## TASK TO CARRY OUT
Starting at the line that contains "During deployment, the", repeat each line exactly through the last line of the listing, and repeat nothing else.

## RECORD EXTRACTS
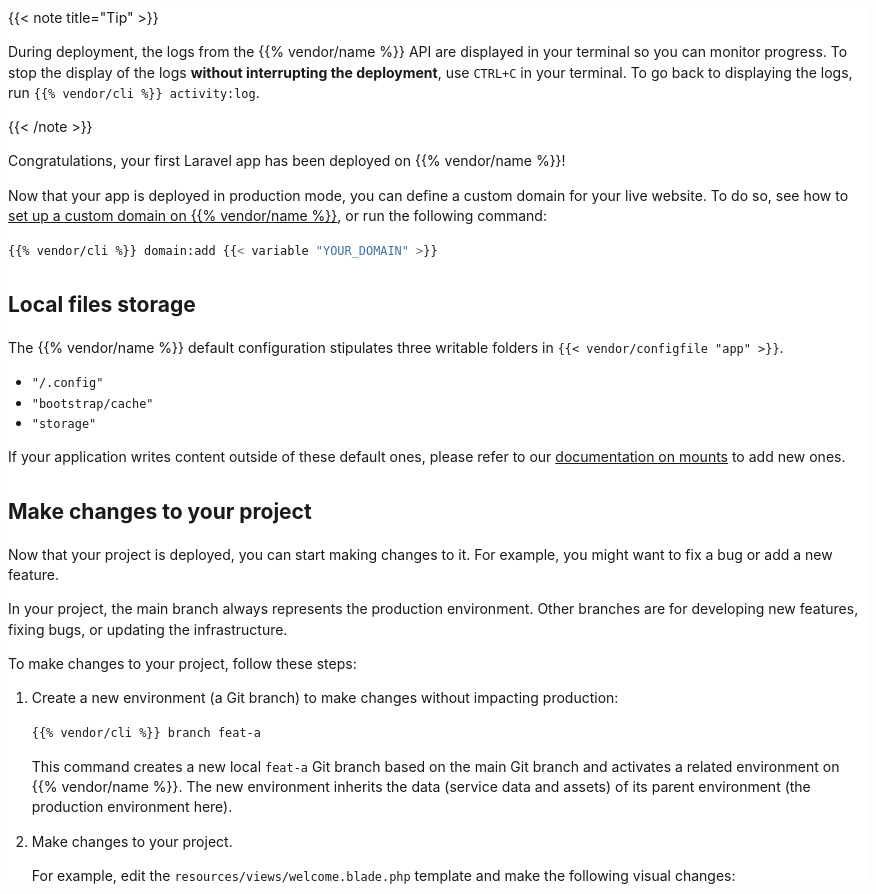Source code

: {{< note title="Tip" >}}

During deployment, the logs from the {{% vendor/name %}} API are displayed in your terminal so you can monitor progress.
To stop the display of the logs **without interrupting the deployment**,
use `CTRL+C` in your terminal.
To go back to displaying the logs, run `{{% vendor/cli %}} activity:log`.

{{< /note >}}

Congratulations, your first Laravel app has been deployed on {{% vendor/name %}}!

Now that your app is deployed in production mode,
you can define a custom domain for your live website.
To do so, see how to [set up a custom domain on {{% vendor/name %}}](/administration/web/configure-project.html#domains),
or run the following command:

```bash
{{% vendor/cli %}} domain:add {{< variable "YOUR_DOMAIN" >}}
```

## Local files storage

The {{% vendor/name %}} default configuration stipulates three writable folders in `{{< vendor/configfile "app" >}}`.

- `"/.config"`
- `"bootstrap/cache"`
- `"storage"`

If your application writes content outside of these default ones, please refer to our [documentation on mounts](https://docs.upsun.com/create-apps/app-reference.html#mounts) to add new ones.

## Make changes to your project

Now that your project is deployed, you can start making changes to it.
For example, you might want to fix a bug or add a new feature.

In your project, the main branch always represents the production environment.
Other branches are for developing new features, fixing bugs, or updating the infrastructure.

To make changes to your project, follow these steps:

1. Create a new environment (a Git branch) to make changes without impacting production:

   ```bash
   {{% vendor/cli %}} branch feat-a
   ```

   This command creates a new local `feat-a` Git branch based on the main Git branch
   and activates a related environment on {{% vendor/name %}}.
   The new environment inherits the data (service data and assets) of its parent environment (the production environment here).

2. Make changes to your project.

   For example, edit the `resources/views/welcome.blade.php` template and make the following visual changes:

## TASK RESPONSE
During deployment, the logs from the {{% vendor/name %}} API are displayed in your terminal so you can monitor progress.
To stop the display of the logs **without interrupting the deployment**,
use `CTRL+C` in your terminal.
To go back to displaying the logs, run `{{% vendor/cli %}} activity:log`.

{{< /note >}}

Congratulations, your first Laravel app has been deployed on {{% vendor/name %}}!

Now that your app is deployed in production mode,
you can define a custom domain for your live website.
To do so, see how to [set up a custom domain on {{% vendor/name %}}](/administration/web/configure-project.html#domains),
or run the following command:

```bash
{{% vendor/cli %}} domain:add {{< variable "YOUR_DOMAIN" >}}
```

## Local files storage

The {{% vendor/name %}} default configuration stipulates three writable folders in `{{< vendor/configfile "app" >}}`.

- `"/.config"`
- `"bootstrap/cache"`
- `"storage"`

If your application writes content outside of these default ones, please refer to our [documentation on mounts](https://docs.upsun.com/create-apps/app-reference.html#mounts) to add new ones.

## Make changes to your project

Now that your project is deployed, you can start making changes to it.
For example, you might want to fix a bug or add a new feature.

In your project, the main branch always represents the production environment.
Other branches are for developing new features, fixing bugs, or updating the infrastructure.

To make changes to your project, follow these steps:

1. Create a new environment (a Git branch) to make changes without impacting production:

   ```bash
   {{% vendor/cli %}} branch feat-a
   ```

   This command creates a new local `feat-a` Git branch based on the main Git branch
   and activates a related environment on {{% vendor/name %}}.
   The new environment inherits the data (service data and assets) of its parent environment (the production environment here).

2. Make changes to your project.

   For example, edit the `resources/views/welcome.blade.php` template and make the following visual changes:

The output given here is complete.